I’m getting ready for my 20th business anniversary party in July, and I thought it would be fun to hang years worth of old contact sheets from clothespins in the lobby, so I am pulling out all my favorites!  I’m also making centerpieces with glass candle holders, marbles and strips of film.  It’s going to be a tribute to the beginning of my business when I was shooting film, working in my darkroom, printing prints by hand in the dark. Digital photography is 100% completely different. I was trying to explain to my young intern what a contact sheet is- she had never seen one!  I will need to take her to my mom’s and show her my darkroom.  It really was such a magical process seeing images develop in the dark. It’s hard to describe to someone who hasn’t experienced it personally.20160608_8403

Digital changed everything. I have so many notes from clients back in the film days who were raving about how they love their pictures. I still get notes sometimes, but they’re rarely handwritten and usually in an email. Photography doesn’t have the same sense of magic now that it did back then.  Digital is wonderful-  immediate, accessible, and easier.
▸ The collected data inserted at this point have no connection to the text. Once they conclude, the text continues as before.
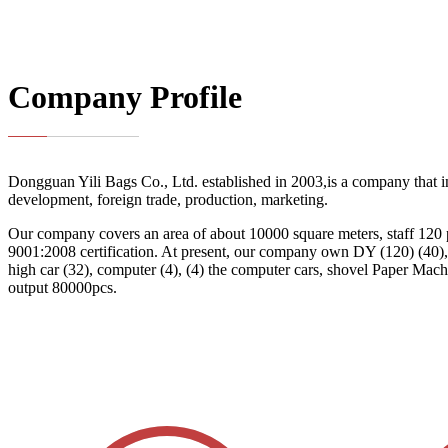
Company Profile
Dongguan Yili Bags Co., Ltd. established in 2003,is a company that i
development, foreign trade, production, marketing.
Our company covers an area of about 10000 square meters, staff 120
9001:2008 certification. At present, our company own DY (120) (40), f
high car (32), computer (4), (4) the computer cars, shovel Paper Mach
output 80000pcs.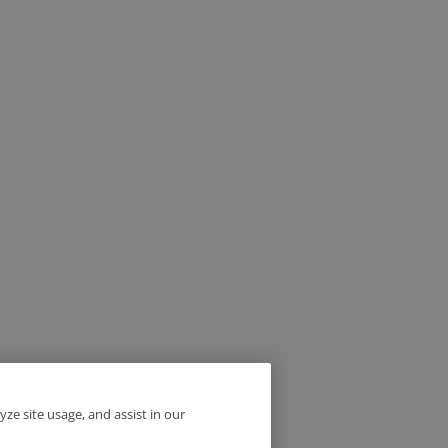
yze site usage, and assist in our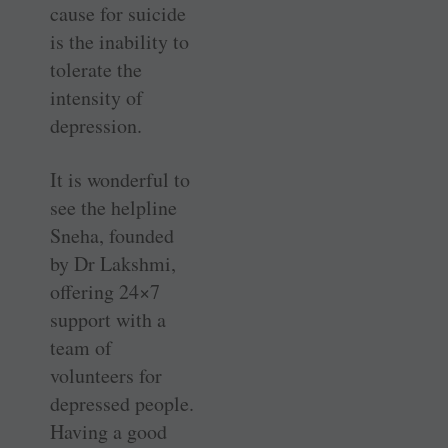
cause for suicide
is the inability to
tolerate the
intensity of
depression.
It is wonderful to
see the helpline
Sneha, founded
by Dr Lakshmi,
offering 24×7
support with a
team of
volunteers for
depressed people.
Having a good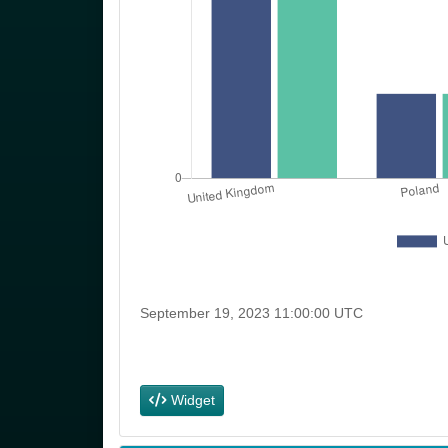
Social Class a
Socio-Economi
Group
Occupations
Widget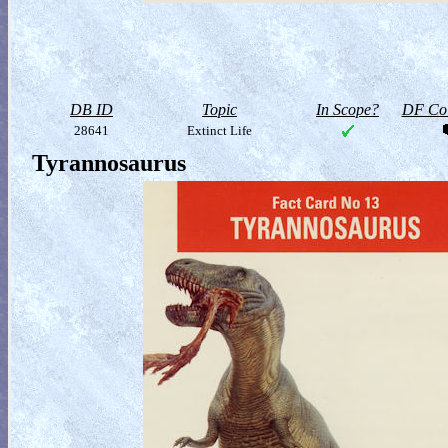
DB ID
Topic
In Scope?
DF Col
28641
Extinct Life
Tyrannosaurus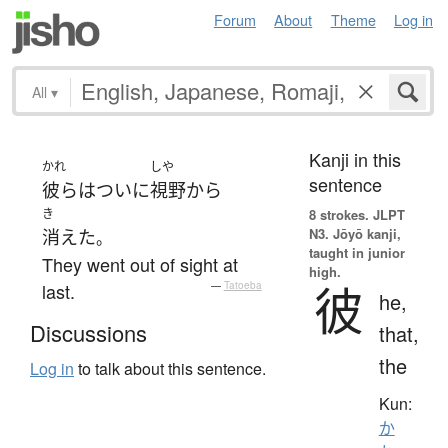
Forum
About
Theme
Log in
All
▾
Kanji in this
かれ
しや
sentence
彼ら
は
ついに
視野
から
き
8 strokes.
JLPT
N3. Jōyō kanji,
消えた
。
taught in junior
They went out of sight at
high.
彼
last.
—
Tatoeba
he,
Discussions
that,
the
Log in
to talk about this sentence.
Kun:
か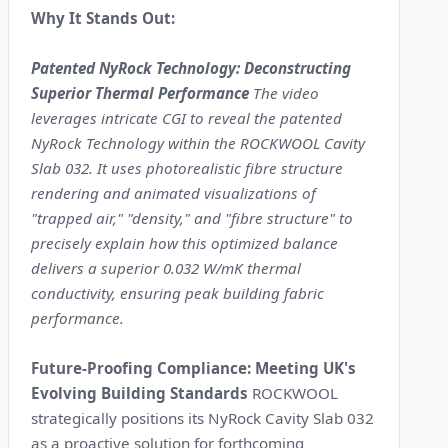
Why It Stands Out:
Patented NyRock Technology: Deconstructing
Superior Thermal Performance
The video
leverages intricate CGI to reveal the patented
NyRock Technology within the ROCKWOOL Cavity
Slab 032. It uses photorealistic fibre structure
rendering and animated visualizations of
"trapped air," "density," and "fibre structure" to
precisely explain how this optimized balance
delivers a superior 0.032 W/mK thermal
conductivity, ensuring peak building fabric
performance.
Future-Proofing Compliance: Meeting UK's
Evolving Building Standards
ROCKWOOL
strategically positions its NyRock Cavity Slab 032
as a proactive solution for forthcoming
You really had to have mad skills to get great photos with film.  You either got the shot or you didn’t, and you didn’t know for sure until days or weeks later when you got your film back from the lab.  I used to lose sleep wondering how my photos turned out!  Now, when I shoot a wedding, I know that someone who is shooting right next to me is taking the same picture and posting it on Facebook right that second and the bride and groom get to see it immediately. The process of waiting, hoping, and praying you got good pictures, then seeing them as an actual print in your hands, and not on a screen… there is no comparison!  Film photographers were seen as magicians because so few people knew how to do what we did.

Photography with film was truly an art that we had to learn through trial and error.  It’s so much easier to get good photos with digital. It makes my job easier and  I definitely lose less sleep.  I’m a better photographer now than I ever was because I can experiment more and take artistic risks with lighting and posing.  I can just delete the bad shots, and fix the ones that need help. With film, you had to be so much more selective because every time you clicked the shutter, you pretty much spent $1. The process of retouching was very challenging and expensive.  Now, you can take thousands of photos and not spend a dime!

What has remained the same is capturing the most important moment.  That’s something special that only few photographers can do.  Each photographer sees a situation in a unique way, and selects the most captivating moment to capture.  Lighting, expression, posing, relating to the subject… there are many elements that make a great photo, but being selective and choosing to press the shutter at the magical moment- that’s what makes a great photographer.